Stored data entries:
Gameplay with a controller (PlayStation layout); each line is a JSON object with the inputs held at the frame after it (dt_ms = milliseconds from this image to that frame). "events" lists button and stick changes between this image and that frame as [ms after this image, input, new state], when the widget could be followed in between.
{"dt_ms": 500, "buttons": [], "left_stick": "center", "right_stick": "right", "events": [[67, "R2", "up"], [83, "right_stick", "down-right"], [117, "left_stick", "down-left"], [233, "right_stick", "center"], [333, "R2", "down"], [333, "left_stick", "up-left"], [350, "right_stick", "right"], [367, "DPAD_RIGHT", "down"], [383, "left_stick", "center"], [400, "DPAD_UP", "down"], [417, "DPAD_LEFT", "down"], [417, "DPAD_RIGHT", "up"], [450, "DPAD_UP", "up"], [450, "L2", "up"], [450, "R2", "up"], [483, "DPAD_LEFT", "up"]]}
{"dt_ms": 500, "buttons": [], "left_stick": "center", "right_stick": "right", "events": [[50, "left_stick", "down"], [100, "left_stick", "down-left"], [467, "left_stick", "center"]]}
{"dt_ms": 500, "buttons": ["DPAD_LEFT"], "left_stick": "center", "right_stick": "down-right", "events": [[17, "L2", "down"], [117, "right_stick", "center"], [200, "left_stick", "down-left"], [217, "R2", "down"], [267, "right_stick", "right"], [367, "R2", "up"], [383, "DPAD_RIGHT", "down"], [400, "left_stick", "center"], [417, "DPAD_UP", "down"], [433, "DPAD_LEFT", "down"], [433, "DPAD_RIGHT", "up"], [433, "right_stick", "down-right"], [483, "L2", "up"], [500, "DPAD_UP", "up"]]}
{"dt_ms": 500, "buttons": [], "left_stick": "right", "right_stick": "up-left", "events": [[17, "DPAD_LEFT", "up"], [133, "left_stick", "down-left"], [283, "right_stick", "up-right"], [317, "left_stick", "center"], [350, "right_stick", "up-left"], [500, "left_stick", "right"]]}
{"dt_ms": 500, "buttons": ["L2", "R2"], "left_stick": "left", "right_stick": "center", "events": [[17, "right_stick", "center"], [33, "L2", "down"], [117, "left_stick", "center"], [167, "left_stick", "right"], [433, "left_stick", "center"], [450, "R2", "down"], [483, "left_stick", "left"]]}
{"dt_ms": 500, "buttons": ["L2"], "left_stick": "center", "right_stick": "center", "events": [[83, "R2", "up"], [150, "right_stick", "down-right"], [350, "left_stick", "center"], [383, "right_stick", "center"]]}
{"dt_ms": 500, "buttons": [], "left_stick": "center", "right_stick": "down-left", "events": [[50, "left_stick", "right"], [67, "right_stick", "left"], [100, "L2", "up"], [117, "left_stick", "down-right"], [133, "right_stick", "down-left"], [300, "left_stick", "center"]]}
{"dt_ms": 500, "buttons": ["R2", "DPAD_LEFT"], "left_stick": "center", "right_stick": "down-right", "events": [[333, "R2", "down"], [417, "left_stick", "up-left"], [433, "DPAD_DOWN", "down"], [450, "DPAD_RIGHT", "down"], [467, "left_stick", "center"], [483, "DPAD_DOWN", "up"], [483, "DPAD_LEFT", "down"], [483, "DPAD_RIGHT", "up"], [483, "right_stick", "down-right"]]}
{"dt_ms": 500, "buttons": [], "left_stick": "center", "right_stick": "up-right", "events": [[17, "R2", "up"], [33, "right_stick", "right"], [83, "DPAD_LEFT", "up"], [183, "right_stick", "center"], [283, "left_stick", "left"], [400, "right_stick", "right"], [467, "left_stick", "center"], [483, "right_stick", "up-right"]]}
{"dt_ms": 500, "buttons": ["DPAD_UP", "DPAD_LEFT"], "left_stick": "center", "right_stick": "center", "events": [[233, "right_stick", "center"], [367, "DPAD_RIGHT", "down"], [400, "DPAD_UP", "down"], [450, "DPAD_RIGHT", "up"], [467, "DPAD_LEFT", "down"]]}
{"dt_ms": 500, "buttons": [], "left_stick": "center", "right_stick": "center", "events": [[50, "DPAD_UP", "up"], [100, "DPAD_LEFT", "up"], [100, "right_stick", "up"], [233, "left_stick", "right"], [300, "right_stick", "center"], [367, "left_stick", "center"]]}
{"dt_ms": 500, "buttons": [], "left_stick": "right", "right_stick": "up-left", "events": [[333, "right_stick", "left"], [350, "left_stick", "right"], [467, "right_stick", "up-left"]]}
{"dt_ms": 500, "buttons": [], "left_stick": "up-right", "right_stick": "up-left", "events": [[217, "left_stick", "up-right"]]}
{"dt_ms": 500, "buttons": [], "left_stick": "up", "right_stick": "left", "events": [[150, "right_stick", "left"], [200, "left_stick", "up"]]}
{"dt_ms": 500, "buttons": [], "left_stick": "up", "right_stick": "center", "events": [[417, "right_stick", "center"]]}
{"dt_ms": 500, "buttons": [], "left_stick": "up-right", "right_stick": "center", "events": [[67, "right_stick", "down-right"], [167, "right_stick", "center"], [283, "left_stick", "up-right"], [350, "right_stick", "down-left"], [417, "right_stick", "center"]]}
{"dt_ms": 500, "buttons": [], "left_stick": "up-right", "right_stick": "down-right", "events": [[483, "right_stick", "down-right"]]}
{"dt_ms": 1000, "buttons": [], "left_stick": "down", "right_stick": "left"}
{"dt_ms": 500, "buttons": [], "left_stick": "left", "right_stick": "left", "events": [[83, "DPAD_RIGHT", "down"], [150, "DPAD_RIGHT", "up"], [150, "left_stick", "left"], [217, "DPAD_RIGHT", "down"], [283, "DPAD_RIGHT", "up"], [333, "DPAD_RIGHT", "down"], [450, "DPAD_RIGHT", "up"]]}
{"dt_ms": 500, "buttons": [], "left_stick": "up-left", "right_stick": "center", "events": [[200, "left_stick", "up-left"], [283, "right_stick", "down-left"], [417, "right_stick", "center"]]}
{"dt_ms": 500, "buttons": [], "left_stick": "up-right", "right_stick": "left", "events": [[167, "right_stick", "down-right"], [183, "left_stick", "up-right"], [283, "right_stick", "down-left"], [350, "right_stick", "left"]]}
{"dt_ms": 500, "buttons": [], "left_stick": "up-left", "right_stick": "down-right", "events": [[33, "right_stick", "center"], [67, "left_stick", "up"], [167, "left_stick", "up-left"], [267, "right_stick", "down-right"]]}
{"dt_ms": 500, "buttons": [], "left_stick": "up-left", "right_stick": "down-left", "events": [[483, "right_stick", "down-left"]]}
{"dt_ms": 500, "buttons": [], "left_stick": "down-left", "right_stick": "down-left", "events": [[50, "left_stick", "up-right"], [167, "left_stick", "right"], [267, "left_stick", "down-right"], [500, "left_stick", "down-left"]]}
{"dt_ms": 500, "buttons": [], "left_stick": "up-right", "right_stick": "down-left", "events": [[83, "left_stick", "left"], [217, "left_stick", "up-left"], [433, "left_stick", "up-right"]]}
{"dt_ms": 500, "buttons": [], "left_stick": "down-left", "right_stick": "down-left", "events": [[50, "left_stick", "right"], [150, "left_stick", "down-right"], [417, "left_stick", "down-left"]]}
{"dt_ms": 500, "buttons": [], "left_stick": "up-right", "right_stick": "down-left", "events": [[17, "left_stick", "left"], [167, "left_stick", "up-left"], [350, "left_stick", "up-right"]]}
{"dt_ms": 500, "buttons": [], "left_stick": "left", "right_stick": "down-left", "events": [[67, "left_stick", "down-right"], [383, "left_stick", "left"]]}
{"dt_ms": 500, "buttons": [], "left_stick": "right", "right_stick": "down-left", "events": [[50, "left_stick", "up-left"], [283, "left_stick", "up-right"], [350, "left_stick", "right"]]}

INSTRUCTIONS TO FOLLOW: What is needed is an exact transcription of all the data.

PROBLEM SOLUTION:
Gameplay with a controller (PlayStation layout); each line is a JSON object with the inputs held at the frame after it (dt_ms = milliseconds from this image to that frame). "events" lists button and stick changes between this image and that frame as [ms after this image, input, new state], when the widget could be followed in between.
{"dt_ms": 500, "buttons": [], "left_stick": "center", "right_stick": "right", "events": [[67, "R2", "up"], [83, "right_stick", "down-right"], [117, "left_stick", "down-left"], [233, "right_stick", "center"], [333, "R2", "down"], [333, "left_stick", "up-left"], [350, "right_stick", "right"], [367, "DPAD_RIGHT", "down"], [383, "left_stick", "center"], [400, "DPAD_UP", "down"], [417, "DPAD_LEFT", "down"], [417, "DPAD_RIGHT", "up"], [450, "DPAD_UP", "up"], [450, "L2", "up"], [450, "R2", "up"], [483, "DPAD_LEFT", "up"]]}
{"dt_ms": 500, "buttons": [], "left_stick": "center", "right_stick": "right", "events": [[50, "left_stick", "down"], [100, "left_stick", "down-left"], [467, "left_stick", "center"]]}
{"dt_ms": 500, "buttons": ["DPAD_LEFT"], "left_stick": "center", "right_stick": "down-right", "events": [[17, "L2", "down"], [117, "right_stick", "center"], [200, "left_stick", "down-left"], [217, "R2", "down"], [267, "right_stick", "right"], [367, "R2", "up"], [383, "DPAD_RIGHT", "down"], [400, "left_stick", "center"], [417, "DPAD_UP", "down"], [433, "DPAD_LEFT", "down"], [433, "DPAD_RIGHT", "up"], [433, "right_stick", "down-right"], [483, "L2", "up"], [500, "DPAD_UP", "up"]]}
{"dt_ms": 500, "buttons": [], "left_stick": "right", "right_stick": "up-left", "events": [[17, "DPAD_LEFT", "up"], [133, "left_stick", "down-left"], [283, "right_stick", "up-right"], [317, "left_stick", "center"], [350, "right_stick", "up-left"], [500, "left_stick", "right"]]}
{"dt_ms": 500, "buttons": ["L2", "R2"], "left_stick": "left", "right_stick": "center", "events": [[17, "right_stick", "center"], [33, "L2", "down"], [117, "left_stick", "center"], [167, "left_stick", "right"], [433, "left_stick", "center"], [450, "R2", "down"], [483, "left_stick", "left"]]}
{"dt_ms": 500, "buttons": ["L2"], "left_stick": "center", "right_stick": "center", "events": [[83, "R2", "up"], [150, "right_stick", "down-right"], [350, "left_stick", "center"], [383, "right_stick", "center"]]}
{"dt_ms": 500, "buttons": [], "left_stick": "center", "right_stick": "down-left", "events": [[50, "left_stick", "right"], [67, "right_stick", "left"], [100, "L2", "up"], [117, "left_stick", "down-right"], [133, "right_stick", "down-left"], [300, "left_stick", "center"]]}
{"dt_ms": 500, "buttons": ["R2", "DPAD_LEFT"], "left_stick": "center", "right_stick": "down-right", "events": [[333, "R2", "down"], [417, "left_stick", "up-left"], [433, "DPAD_DOWN", "down"], [450, "DPAD_RIGHT", "down"], [467, "left_stick", "center"], [483, "DPAD_DOWN", "up"], [483, "DPAD_LEFT", "down"], [483, "DPAD_RIGHT", "up"], [483, "right_stick", "down-right"]]}
{"dt_ms": 500, "buttons": [], "left_stick": "center", "right_stick": "up-right", "events": [[17, "R2", "up"], [33, "right_stick", "right"], [83, "DPAD_LEFT", "up"], [183, "right_stick", "center"], [283, "left_stick", "left"], [400, "right_stick", "right"], [467, "left_stick", "center"], [483, "right_stick", "up-right"]]}
{"dt_ms": 500, "buttons": ["DPAD_UP", "DPAD_LEFT"], "left_stick": "center", "right_stick": "center", "events": [[233, "right_stick", "center"], [367, "DPAD_RIGHT", "down"], [400, "DPAD_UP", "down"], [450, "DPAD_RIGHT", "up"], [467, "DPAD_LEFT", "down"]]}
{"dt_ms": 500, "buttons": [], "left_stick": "center", "right_stick": "center", "events": [[50, "DPAD_UP", "up"], [100, "DPAD_LEFT", "up"], [100, "right_stick", "up"], [233, "left_stick", "right"], [300, "right_stick", "center"], [367, "left_stick", "center"]]}
{"dt_ms": 500, "buttons": [], "left_stick": "right", "right_stick": "up-left", "events": [[333, "right_stick", "left"], [350, "left_stick", "right"], [467, "right_stick", "up-left"]]}
{"dt_ms": 500, "buttons": [], "left_stick": "up-right", "right_stick": "up-left", "events": [[217, "left_stick", "up-right"]]}
{"dt_ms": 500, "buttons": [], "left_stick": "up", "right_stick": "left", "events": [[150, "right_stick", "left"], [200, "left_stick", "up"]]}
{"dt_ms": 500, "buttons": [], "left_stick": "up", "right_stick": "center", "events": [[417, "right_stick", "center"]]}
{"dt_ms": 500, "buttons": [], "left_stick": "up-right", "right_stick": "center", "events": [[67, "right_stick", "down-right"], [167, "right_stick", "center"], [283, "left_stick", "up-right"], [350, "right_stick", "down-left"], [417, "right_stick", "center"]]}
{"dt_ms": 500, "buttons": [], "left_stick": "up-right", "right_stick": "down-right", "events": [[483, "right_stick", "down-right"]]}
{"dt_ms": 1000, "buttons": [], "left_stick": "down", "right_stick": "left"}
{"dt_ms": 500, "buttons": [], "left_stick": "left", "right_stick": "left", "events": [[83, "DPAD_RIGHT", "down"], [150, "DPAD_RIGHT", "up"], [150, "left_stick", "left"], [217, "DPAD_RIGHT", "down"], [283, "DPAD_RIGHT", "up"], [333, "DPAD_RIGHT", "down"], [450, "DPAD_RIGHT", "up"]]}
{"dt_ms": 500, "buttons": [], "left_stick": "up-left", "right_stick": "center", "events": [[200, "left_stick", "up-left"], [283, "right_stick", "down-left"], [417, "right_stick", "center"]]}
{"dt_ms": 500, "buttons": [], "left_stick": "up-right", "right_stick": "left", "events": [[167, "right_stick", "down-right"], [183, "left_stick", "up-right"], [283, "right_stick", "down-left"], [350, "right_stick", "left"]]}
{"dt_ms": 500, "buttons": [], "left_stick": "up-left", "right_stick": "down-right", "events": [[33, "right_stick", "center"], [67, "left_stick", "up"], [167, "left_stick", "up-left"], [267, "right_stick", "down-right"]]}
{"dt_ms": 500, "buttons": [], "left_stick": "up-left", "right_stick": "down-left", "events": [[483, "right_stick", "down-left"]]}
{"dt_ms": 500, "buttons": [], "left_stick": "down-left", "right_stick": "down-left", "events": [[50, "left_stick", "up-right"], [167, "left_stick", "right"], [267, "left_stick", "down-right"], [500, "left_stick", "down-left"]]}
{"dt_ms": 500, "buttons": [], "left_stick": "up-right", "right_stick": "down-left", "events": [[83, "left_stick", "left"], [217, "left_stick", "up-left"], [433, "left_stick", "up-right"]]}
{"dt_ms": 500, "buttons": [], "left_stick": "down-left", "right_stick": "down-left", "events": [[50, "left_stick", "right"], [150, "left_stick", "down-right"], [417, "left_stick", "down-left"]]}
{"dt_ms": 500, "buttons": [], "left_stick": "up-right", "right_stick": "down-left", "events": [[17, "left_stick", "left"], [167, "left_stick", "up-left"], [350, "left_stick", "up-right"]]}
{"dt_ms": 500, "buttons": [], "left_stick": "left", "right_stick": "down-left", "events": [[67, "left_stick", "down-right"], [383, "left_stick", "left"]]}
{"dt_ms": 500, "buttons": [], "left_stick": "right", "right_stick": "down-left", "events": [[50, "left_stick", "up-left"], [283, "left_stick", "up-right"], [350, "left_stick", "right"]]}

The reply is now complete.